Rwandan professor suspended

A visiting professor at Goucher College in Maryland has been suspended from teaching while officials investigate claims of his involvement in the 1994 Rwandan genocide. Goucher College President Sanford Ungar informed students and faculty in an e-mail that Leopold Munyakazi, a French professor from Rwanda, was removed because of the seriousness of the allegations.

“Evidence that would either convict or exonerate Dr. Munyakazi beyond a reasonable doubt simply does not exist at this time,” Ungar said in the e-mail, according to the Baltimore Sun.

Munyakazi, a linguistics professor at the National University of Rwanda until 1992, has been charged with leading Hutu militia to Tutsis in hiding. He allegedly ordered officers inspecting roadblocks to check travelers’ identification and kill those who were Tutsis.

“I never did this,” Munyakazi said to the Baltimore Sun, explaining that he had criticized the Hutu government before the genocide. “I myself was targeted by militias. How could I collaborate with people who were hunting me?”
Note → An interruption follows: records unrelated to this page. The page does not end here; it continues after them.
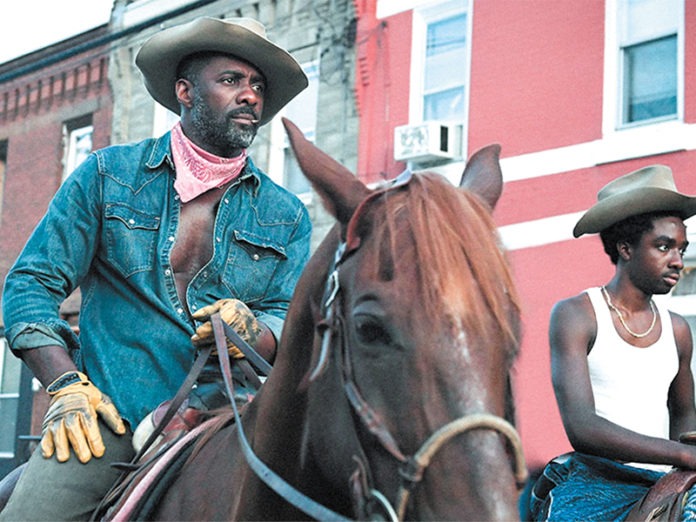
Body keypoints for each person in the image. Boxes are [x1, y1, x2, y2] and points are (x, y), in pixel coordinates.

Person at [0, 17, 311, 521]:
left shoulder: (287, 213)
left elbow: (285, 317)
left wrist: (254, 329)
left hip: (231, 418)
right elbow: (31, 284)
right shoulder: (106, 175)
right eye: (231, 80)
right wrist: (64, 386)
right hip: (111, 416)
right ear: (185, 91)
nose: (251, 95)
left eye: (257, 85)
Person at [529, 165, 696, 520]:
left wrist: (685, 460)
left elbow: (684, 415)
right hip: (596, 482)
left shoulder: (678, 329)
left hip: (665, 482)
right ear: (626, 249)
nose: (678, 261)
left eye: (682, 248)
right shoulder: (577, 315)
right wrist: (680, 455)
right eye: (664, 247)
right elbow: (582, 427)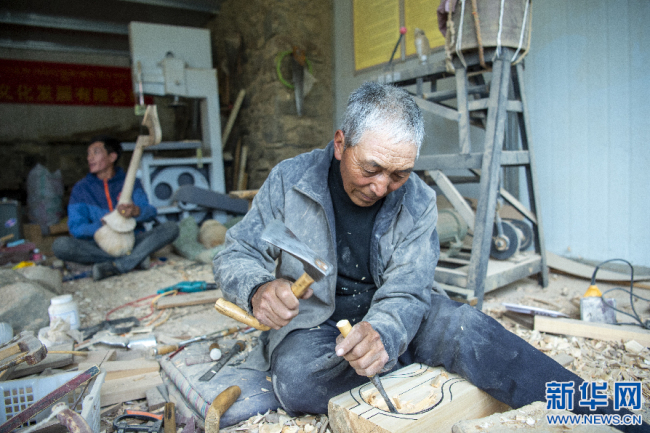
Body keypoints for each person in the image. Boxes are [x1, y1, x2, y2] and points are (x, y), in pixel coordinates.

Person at [213, 83, 646, 431]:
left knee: (468, 327)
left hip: (398, 313)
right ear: (341, 143)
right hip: (315, 324)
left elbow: (407, 289)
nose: (382, 187)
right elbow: (238, 251)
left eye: (399, 173)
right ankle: (417, 362)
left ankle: (610, 413)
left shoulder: (417, 200)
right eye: (372, 169)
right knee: (297, 379)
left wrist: (383, 331)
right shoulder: (290, 180)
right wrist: (256, 288)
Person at [53, 136, 179, 281]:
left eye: (96, 152)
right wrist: (104, 224)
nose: (90, 158)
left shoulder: (131, 182)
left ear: (112, 156)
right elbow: (75, 228)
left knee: (171, 228)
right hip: (98, 245)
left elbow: (151, 212)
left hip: (132, 241)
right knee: (60, 245)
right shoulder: (81, 189)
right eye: (89, 154)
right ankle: (132, 260)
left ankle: (118, 265)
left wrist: (136, 211)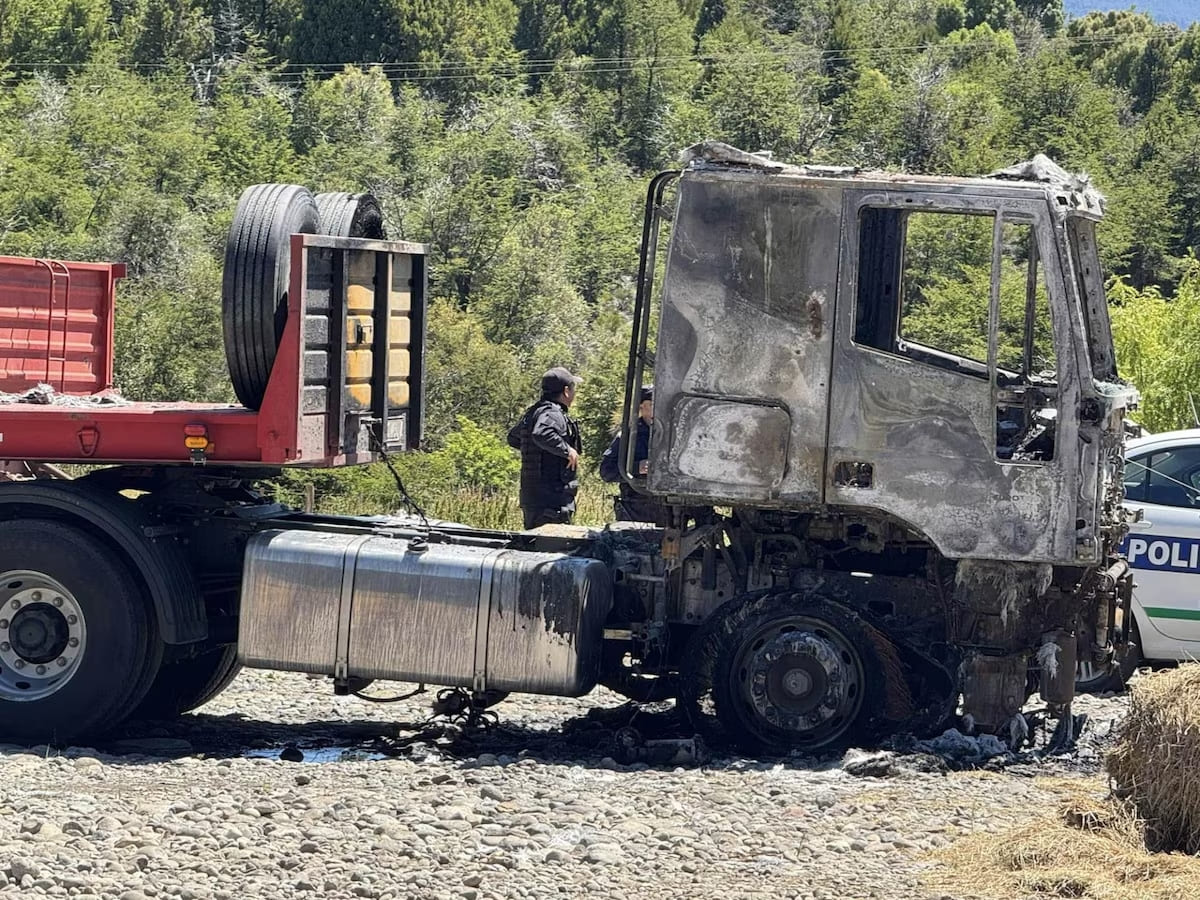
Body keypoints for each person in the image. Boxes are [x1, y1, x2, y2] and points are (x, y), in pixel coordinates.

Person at [507, 366, 583, 529]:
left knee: (533, 541)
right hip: (551, 501)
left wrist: (540, 452)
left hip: (533, 498)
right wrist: (567, 450)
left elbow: (514, 438)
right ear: (566, 391)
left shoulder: (533, 413)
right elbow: (542, 433)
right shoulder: (552, 413)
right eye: (573, 388)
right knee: (551, 543)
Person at [599, 385, 662, 523]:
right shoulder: (628, 435)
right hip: (636, 509)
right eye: (653, 403)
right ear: (641, 406)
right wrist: (636, 468)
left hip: (669, 510)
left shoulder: (673, 434)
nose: (658, 408)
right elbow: (606, 471)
Munyakazi also told the Associated Press that he was persecuted for protecting his wife, who is a Tutsi.
Munyakazi was imprisoned for five years without charge. According to Andrew Tusabe, the second counselor at the Rwandan Embassy in Washington, D.C., Munyakazi was released in 1999 because of his age and profession. Munyakazi came to the United States for a seminar and returned home.

Alison Des Forges, a senior adviser at the Human Rights Watch, told The Washington Post that it was unusual for someone accused of genocide to obtain a passport and leave his home country freely, as Munyakazi did.

Munyakazi was indicted for involvement in the genocide in 2006, 12 years after the genocide and one month after making a controversial speech at the University of Delaware in which he questioned Rwanda’s official account of the massacre.

Ungar had been unaware of Munyakazi’s indictment, until he was approached in December by an NBC news producer doing a segment on war criminals.

“I am used to the persecution of the Rwandan government,” Munyakazi, who has documents from prosecutors, judges and village members supporting his innocence, said to the AP. “There’s no justice.”